Show every line of the material that follows in which the word "Control" occurs.

= Input data =

=====

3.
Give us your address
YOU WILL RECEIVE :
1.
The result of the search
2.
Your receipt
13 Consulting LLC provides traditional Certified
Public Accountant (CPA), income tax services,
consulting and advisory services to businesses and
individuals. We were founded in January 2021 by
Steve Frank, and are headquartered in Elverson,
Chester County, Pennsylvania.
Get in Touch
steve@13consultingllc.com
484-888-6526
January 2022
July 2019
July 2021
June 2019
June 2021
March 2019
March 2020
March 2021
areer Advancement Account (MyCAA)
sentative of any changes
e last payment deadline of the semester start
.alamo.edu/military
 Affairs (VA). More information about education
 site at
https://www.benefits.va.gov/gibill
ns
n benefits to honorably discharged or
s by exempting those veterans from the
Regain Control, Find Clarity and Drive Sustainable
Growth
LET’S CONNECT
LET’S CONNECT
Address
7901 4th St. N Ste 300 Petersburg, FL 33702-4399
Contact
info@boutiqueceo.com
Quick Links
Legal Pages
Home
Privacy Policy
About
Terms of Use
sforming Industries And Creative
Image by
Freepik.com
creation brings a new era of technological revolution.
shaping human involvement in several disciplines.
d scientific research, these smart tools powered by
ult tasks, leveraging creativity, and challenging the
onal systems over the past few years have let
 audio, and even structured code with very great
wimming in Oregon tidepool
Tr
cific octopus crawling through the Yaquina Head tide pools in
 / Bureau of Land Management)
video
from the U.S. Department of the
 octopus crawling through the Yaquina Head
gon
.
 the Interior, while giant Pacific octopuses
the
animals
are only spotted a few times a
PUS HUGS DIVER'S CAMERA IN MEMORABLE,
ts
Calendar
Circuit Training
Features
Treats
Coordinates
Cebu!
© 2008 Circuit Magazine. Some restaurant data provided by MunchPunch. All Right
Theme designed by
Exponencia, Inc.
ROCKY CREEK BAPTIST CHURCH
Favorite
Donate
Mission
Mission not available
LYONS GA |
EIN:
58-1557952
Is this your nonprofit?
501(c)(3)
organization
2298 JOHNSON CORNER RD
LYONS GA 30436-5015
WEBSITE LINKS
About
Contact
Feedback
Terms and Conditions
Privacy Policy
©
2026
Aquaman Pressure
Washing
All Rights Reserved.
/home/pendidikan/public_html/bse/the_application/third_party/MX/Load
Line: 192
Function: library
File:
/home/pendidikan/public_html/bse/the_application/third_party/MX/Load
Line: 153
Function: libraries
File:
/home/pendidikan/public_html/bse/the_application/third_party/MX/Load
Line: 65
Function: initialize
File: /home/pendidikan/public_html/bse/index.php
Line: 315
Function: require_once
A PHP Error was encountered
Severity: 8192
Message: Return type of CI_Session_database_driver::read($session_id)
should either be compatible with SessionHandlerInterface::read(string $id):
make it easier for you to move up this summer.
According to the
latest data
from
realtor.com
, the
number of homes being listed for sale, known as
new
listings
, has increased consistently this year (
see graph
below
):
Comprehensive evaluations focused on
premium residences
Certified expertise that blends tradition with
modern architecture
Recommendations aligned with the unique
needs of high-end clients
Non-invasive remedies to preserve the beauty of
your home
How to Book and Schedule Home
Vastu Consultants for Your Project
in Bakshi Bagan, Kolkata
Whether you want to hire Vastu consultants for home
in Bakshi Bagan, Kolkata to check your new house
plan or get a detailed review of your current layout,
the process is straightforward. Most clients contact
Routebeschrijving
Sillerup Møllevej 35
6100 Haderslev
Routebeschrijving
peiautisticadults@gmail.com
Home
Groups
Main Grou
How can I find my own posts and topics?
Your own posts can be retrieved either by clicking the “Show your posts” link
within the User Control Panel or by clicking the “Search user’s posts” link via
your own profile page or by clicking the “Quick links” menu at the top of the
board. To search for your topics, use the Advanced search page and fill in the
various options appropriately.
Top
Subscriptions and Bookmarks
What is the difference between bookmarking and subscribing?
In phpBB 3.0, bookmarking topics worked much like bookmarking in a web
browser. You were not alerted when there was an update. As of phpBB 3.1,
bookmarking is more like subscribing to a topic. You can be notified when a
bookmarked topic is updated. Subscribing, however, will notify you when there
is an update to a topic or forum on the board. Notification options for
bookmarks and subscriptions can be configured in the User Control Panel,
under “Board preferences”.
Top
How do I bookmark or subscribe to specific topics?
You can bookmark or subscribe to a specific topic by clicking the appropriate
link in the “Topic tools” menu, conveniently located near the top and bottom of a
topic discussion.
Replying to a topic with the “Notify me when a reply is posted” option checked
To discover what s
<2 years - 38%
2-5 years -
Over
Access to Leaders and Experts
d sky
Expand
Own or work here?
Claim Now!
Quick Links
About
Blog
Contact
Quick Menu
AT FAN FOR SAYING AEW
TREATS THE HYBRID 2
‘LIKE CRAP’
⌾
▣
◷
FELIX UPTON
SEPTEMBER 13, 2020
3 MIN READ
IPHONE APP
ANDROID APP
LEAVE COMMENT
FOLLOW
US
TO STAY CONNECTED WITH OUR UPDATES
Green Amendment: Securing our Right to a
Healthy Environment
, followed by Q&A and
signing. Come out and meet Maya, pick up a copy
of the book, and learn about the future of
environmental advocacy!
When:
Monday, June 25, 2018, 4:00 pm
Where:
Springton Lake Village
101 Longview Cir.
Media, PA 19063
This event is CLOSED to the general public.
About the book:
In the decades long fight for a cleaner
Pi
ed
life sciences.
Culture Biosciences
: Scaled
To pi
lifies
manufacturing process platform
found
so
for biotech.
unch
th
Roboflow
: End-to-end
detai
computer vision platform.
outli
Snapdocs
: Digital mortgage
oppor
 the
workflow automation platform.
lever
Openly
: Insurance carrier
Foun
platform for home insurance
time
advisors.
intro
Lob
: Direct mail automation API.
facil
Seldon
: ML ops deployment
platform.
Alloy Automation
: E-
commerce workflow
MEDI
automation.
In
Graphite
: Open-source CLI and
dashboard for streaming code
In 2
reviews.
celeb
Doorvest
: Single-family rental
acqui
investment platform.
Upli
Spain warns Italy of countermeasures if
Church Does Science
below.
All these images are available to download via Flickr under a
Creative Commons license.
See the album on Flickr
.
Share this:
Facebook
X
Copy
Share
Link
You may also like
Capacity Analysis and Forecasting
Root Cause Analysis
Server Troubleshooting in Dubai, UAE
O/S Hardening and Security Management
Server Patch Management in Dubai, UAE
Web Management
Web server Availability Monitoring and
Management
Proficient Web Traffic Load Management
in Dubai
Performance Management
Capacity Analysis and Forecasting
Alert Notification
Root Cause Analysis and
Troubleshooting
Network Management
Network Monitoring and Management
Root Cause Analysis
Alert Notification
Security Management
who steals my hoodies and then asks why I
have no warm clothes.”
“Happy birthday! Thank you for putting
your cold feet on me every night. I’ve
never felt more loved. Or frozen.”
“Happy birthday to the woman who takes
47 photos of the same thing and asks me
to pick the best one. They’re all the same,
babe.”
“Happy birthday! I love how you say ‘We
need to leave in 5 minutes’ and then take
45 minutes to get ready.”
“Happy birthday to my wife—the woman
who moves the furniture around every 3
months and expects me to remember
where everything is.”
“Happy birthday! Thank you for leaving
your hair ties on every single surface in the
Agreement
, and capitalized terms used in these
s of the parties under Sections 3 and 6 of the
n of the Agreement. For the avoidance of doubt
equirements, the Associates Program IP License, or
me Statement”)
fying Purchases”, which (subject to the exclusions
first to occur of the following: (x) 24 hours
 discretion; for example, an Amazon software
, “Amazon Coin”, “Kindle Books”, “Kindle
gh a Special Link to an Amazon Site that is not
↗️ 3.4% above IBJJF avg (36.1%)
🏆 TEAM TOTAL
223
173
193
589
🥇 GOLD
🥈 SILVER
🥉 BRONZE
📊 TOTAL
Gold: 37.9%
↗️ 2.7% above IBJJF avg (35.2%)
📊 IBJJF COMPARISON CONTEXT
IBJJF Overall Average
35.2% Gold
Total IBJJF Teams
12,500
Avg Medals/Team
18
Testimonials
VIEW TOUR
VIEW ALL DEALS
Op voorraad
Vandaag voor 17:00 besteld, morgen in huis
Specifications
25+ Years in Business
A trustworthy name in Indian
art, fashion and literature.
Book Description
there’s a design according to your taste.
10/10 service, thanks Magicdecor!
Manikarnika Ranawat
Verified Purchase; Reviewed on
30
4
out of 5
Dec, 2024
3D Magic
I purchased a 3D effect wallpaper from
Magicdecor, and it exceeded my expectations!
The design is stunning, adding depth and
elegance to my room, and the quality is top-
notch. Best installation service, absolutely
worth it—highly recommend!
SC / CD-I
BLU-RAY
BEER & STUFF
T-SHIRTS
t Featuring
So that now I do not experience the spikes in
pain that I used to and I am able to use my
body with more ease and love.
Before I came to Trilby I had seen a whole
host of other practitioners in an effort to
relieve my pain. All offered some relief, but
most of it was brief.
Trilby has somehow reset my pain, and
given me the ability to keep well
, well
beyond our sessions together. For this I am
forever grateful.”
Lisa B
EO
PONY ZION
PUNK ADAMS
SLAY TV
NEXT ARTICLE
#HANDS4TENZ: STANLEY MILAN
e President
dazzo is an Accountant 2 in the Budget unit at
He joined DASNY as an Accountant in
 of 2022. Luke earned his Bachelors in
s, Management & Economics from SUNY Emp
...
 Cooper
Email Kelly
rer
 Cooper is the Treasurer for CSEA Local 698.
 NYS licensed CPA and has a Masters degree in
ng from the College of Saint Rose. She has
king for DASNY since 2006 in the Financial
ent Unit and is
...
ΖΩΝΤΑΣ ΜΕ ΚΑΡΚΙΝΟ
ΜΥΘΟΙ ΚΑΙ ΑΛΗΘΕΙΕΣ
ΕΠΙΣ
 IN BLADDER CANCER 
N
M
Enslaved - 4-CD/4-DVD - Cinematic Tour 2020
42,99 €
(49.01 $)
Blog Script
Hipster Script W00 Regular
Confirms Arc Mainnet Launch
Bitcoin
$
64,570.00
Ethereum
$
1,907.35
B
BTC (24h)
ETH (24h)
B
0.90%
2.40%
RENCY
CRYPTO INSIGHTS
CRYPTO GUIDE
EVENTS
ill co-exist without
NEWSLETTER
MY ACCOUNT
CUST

=====

= Result of the exercise =
Regain Control, Find Clarity and Drive Sustainable
within the User Control Panel or by clicking the “Search user’s posts” link via
bookmarks and subscriptions can be configured in the User Control Panel,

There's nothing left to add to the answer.